Taryn Hartley, Principal in our Corporate and Commercial Advisory team, will set out the emerging new issues facing start-ups and early stage ventures plus the usual commonly recommended legal steps that all start-ups and early stage ventures should pursue, including.

  1. The top 10 legal agreements for all start-ups and early stage ventures. Plus we will tell you how much we charge, and why.
  2. How getting the top 10 legal agreements helps in attracting investors and debt funding PLUS the side benefit of hopefully avoiding costly legal disputes.
  3. Early stage investor tax incentive – how and when can it work?
  4. How and when can the junior minerals exploration incentive work for the shareholders in small minerals exploration companies?
  5. Employee share schemes – shares, options, phantom rights? What do we recommend?

Foreign Investment Review Board and Real Property – Help your clients by better understanding this difficult compliance landscape

A couple of quick questions:

So your client has a trust that owns real property. The trust deed has a class of potential beneficiaries that include foreign persons. What do you do?

So your client is about to acquire real property.

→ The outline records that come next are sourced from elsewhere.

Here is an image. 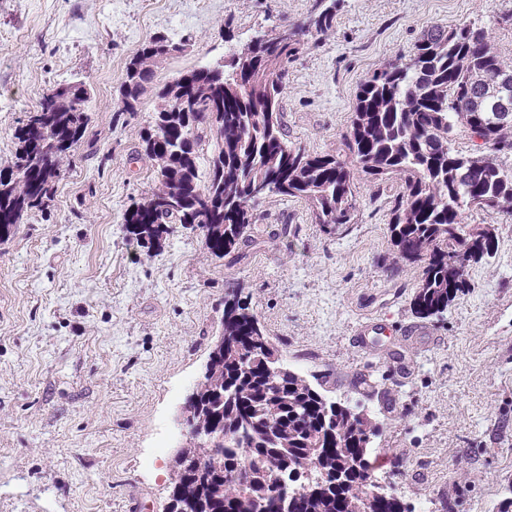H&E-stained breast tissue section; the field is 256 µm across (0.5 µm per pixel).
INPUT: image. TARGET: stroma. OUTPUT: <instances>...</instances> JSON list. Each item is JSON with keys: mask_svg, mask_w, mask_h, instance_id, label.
<instances>
[{"mask_svg": "<svg viewBox=\"0 0 512 512\" xmlns=\"http://www.w3.org/2000/svg\"><path fill=\"white\" fill-rule=\"evenodd\" d=\"M316 0H0V167L46 90L91 88V122L46 212L0 244V512H165L181 406L239 291L289 366L379 422L369 459L381 484L430 512H494L512 485V211L498 247L470 265L448 310L412 309L421 270L391 272L388 208L399 186L355 173L357 213L334 229L301 200L268 196L241 257L213 256L180 230L148 256L123 214L155 188L137 131L156 102L118 115L127 62L151 35L187 40L166 82L258 34L306 21ZM484 27L512 64V0H339L333 32L282 78V121L309 153H343L359 84L407 57L431 26ZM381 320L372 349L356 325ZM415 324L424 337L399 330Z\"/></svg>", "mask_w": 512, "mask_h": 512, "instance_id": "obj_1", "label": "stroma"}]
</instances>
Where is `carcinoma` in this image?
<instances>
[{"instance_id": "obj_1", "label": "carcinoma", "mask_w": 512, "mask_h": 512, "mask_svg": "<svg viewBox=\"0 0 512 512\" xmlns=\"http://www.w3.org/2000/svg\"><path fill=\"white\" fill-rule=\"evenodd\" d=\"M338 0H317L304 24L232 51L224 64L199 66L159 83L158 66L185 51L155 34L125 69L118 113L134 114L152 92L154 122L138 132L137 158L156 169L158 185L123 216L126 231L148 250L177 227L198 230L223 258L249 241L253 210L270 195L307 202L315 223L354 221L352 167L373 184H399L390 202L392 265H421L412 300L429 318L469 287L470 263L497 248L491 224L471 228L463 211L512 209V96L495 79L512 66L472 24L433 26L408 59L389 62L359 86L346 138L349 159L311 154L288 141L281 122L285 64L302 37L333 31ZM90 86H53L17 127L14 162L0 169V243L22 218L44 211L61 163L83 142ZM465 129L475 149L454 146ZM213 145L207 177L200 153ZM247 298L224 297L221 330L193 390L187 424L199 436L185 448L181 487L168 512H255L280 501L281 481L295 488L291 512H415L374 484L369 461L380 427L368 413L328 398L304 376L271 372L281 358Z\"/></svg>"}]
</instances>
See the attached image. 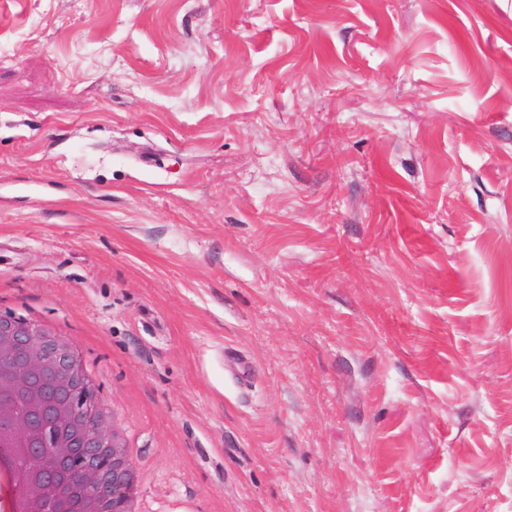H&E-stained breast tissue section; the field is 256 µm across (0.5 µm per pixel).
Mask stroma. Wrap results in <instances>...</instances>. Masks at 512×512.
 Masks as SVG:
<instances>
[{
    "label": "stroma",
    "mask_w": 512,
    "mask_h": 512,
    "mask_svg": "<svg viewBox=\"0 0 512 512\" xmlns=\"http://www.w3.org/2000/svg\"><path fill=\"white\" fill-rule=\"evenodd\" d=\"M0 314L144 512H512V0H0ZM71 355L75 362V369L77 372L79 383L72 392V401L76 406H82V390L93 391L95 381L91 371L88 369L84 355L78 348H72Z\"/></svg>",
    "instance_id": "1"
}]
</instances>
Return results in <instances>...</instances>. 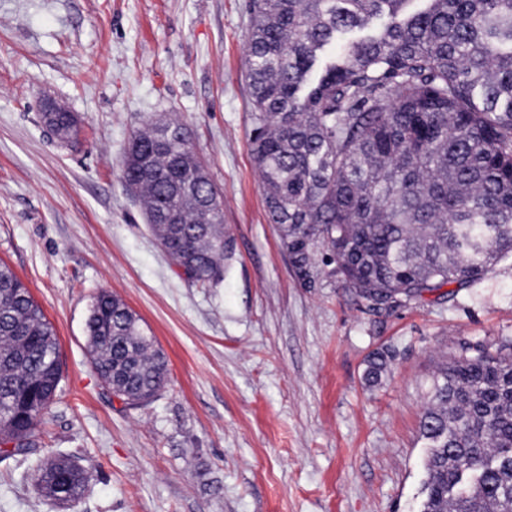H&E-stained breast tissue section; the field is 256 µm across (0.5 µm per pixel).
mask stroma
Listing matches in <instances>:
<instances>
[{
  "label": "stroma",
  "mask_w": 512,
  "mask_h": 512,
  "mask_svg": "<svg viewBox=\"0 0 512 512\" xmlns=\"http://www.w3.org/2000/svg\"><path fill=\"white\" fill-rule=\"evenodd\" d=\"M248 0H0V264L57 332L61 382L41 457L88 476L68 507L0 459V512H418L419 420L461 343L512 340V259L453 299L370 312L340 283L303 287L253 162L244 76ZM75 113L59 142L42 102ZM176 114L224 198L234 253L203 287L172 264L119 161ZM164 352L170 383L132 408L94 373L85 333L100 291ZM392 355L377 386L375 350ZM389 362V352L377 351L372 353L367 361L364 378L369 385L378 384L386 373Z\"/></svg>",
  "instance_id": "stroma-1"
}]
</instances>
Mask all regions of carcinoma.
<instances>
[{
  "label": "carcinoma",
  "mask_w": 512,
  "mask_h": 512,
  "mask_svg": "<svg viewBox=\"0 0 512 512\" xmlns=\"http://www.w3.org/2000/svg\"><path fill=\"white\" fill-rule=\"evenodd\" d=\"M250 0L251 153L291 273L336 280L368 306L454 297L512 258V0ZM40 119L79 134L66 112ZM162 250L219 282L231 258L224 200L171 118L135 131L120 165ZM90 363L124 403L169 383L141 318L107 291L85 321ZM389 353L367 361L379 383ZM61 382L53 325L0 265V455L38 451ZM419 430L420 512H512V343L463 344L440 368ZM77 463L33 467L54 500L87 488Z\"/></svg>",
  "instance_id": "cac0c4a2"
}]
</instances>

  1. Know your client. Did you know Australian citizens, registered companies and settled trusts can be foreign persons for FIRB purposes?
  2. What exemptions are out there to assist?
  3. What is the scope of the retainer for an accountant or lawyer to advise on these issues?

Compliance with FIRB obligations is an issue with significant penalties for clients and sometimes advisers that are involved in transactions subject to FIRB restrictions. There are plenty of things advisers can do to mitigate risks for existing structures and planned acquisitions.

Hear from Michael Hinchcliffe, Senior Associate from our Corporate and Commercial Advisory team on what the rules are, how they apply plus some practical advice and guidance on what to do and when.